**WHAT IS NEEDED:**
Every line below that contains the word "bottom" must be copied.

**EXTRACTED RECORDS:**
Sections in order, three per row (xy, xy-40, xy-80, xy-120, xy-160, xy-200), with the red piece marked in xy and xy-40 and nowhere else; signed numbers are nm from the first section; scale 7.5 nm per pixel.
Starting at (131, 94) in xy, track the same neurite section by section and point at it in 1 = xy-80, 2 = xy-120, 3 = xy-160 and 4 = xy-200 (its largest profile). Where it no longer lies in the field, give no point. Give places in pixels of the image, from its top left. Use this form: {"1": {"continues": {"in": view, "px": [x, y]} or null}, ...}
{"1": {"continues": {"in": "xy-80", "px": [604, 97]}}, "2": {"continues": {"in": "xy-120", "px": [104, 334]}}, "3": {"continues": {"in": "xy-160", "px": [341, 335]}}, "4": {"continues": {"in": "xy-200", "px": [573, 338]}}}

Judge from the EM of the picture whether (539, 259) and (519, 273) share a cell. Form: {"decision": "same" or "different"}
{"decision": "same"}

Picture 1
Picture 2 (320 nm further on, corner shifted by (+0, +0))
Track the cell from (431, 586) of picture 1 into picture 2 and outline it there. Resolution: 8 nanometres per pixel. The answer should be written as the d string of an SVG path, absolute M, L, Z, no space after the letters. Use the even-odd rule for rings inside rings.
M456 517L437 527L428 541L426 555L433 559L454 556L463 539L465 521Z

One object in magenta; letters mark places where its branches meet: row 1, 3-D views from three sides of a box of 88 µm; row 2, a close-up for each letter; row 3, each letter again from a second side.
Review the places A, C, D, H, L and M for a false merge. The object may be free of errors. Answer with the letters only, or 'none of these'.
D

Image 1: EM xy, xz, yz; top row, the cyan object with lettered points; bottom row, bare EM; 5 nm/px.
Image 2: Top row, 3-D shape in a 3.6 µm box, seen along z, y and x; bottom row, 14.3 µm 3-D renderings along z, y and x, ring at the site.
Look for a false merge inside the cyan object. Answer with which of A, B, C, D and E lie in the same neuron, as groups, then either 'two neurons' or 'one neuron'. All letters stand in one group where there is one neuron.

**RESPONSE TO THE TASK:**
Image 1: EM xy, xz, yz; top row, the cyan object with lettered points; bottom row, bare EM; 5 nm/px.
Image 2: Top row, 3-D shape in a 3.6 µm box, seen along z, y and x; bottom row, 14.3 µm 3-D renderings along z, y and x, ring at the site.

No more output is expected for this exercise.